Reasonable adjustment duty and harassment became much more important
In many cases which would previously have been seen as disability-related discrimination, there may also be a breach of the duty to make reasonable adjustments. It became important to argue the reasonable adjustment duty and to be imaginative with that. Other types of claim such as harassment may also apply.
This is now only relevant to Northern Ireland, and so is discussed further on Types of discrimination are more limited in Northern Ireland.
Exams – a special problem in Northern Ireland?
The reasonable adjustment duty in Northern Ireland seems to apply alright to how a competence standard is assessed. However it is unclear whether a competence standard which applies to everyone but unjustifiably puts disabled people at a disadvantage can itself be unlawful discrimination. There are arguments, I think, that Malcolm does not apply in that situation, so that the competence standard can be unlawful discrimination. See Education: disability discrimination in NI>Exams, and particularly Education: disability discrimination in NI>Competence standards: are the Northern Ireland rules ineffective?
Why the decision?
The DDA rules on provision of premises were drafted in such a way that they would not give a satisfactory outcome whichever way the House of Lords had decided.
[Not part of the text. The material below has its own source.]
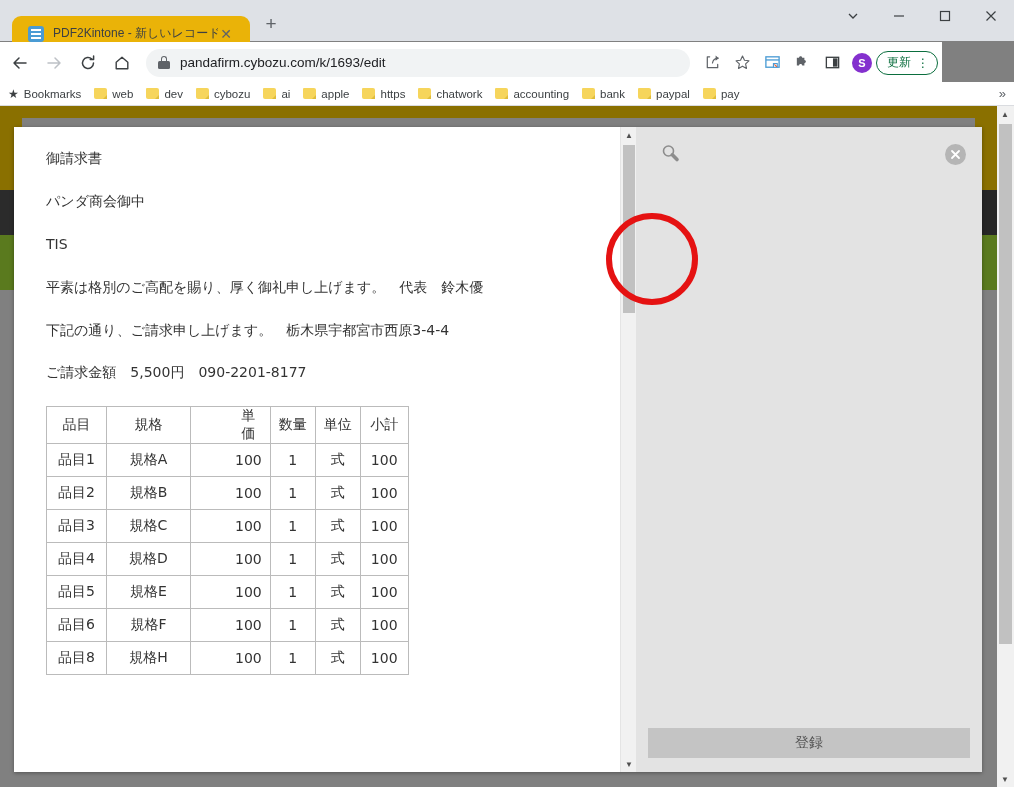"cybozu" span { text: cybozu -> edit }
The justification defence for landlords was restricted. The landlord would very often be barred from regaining possession even where it was reasonable for him to do so, e.g. even where the tenant was (because of a disability) months or even years behind with the rent. Similarly, where – as in the Malcolm case itself – the tenant has sublet (because of the disability), the DDA would not have allowed the court to balance whether or not the landlord should be allowed to regain possession.
This perceived unfairness to the landlord seems to have led the House of Lords to its decision, but it ricocheted across to other areas of the DDA where the previous Clark v Novacold test had been working satisfactorily.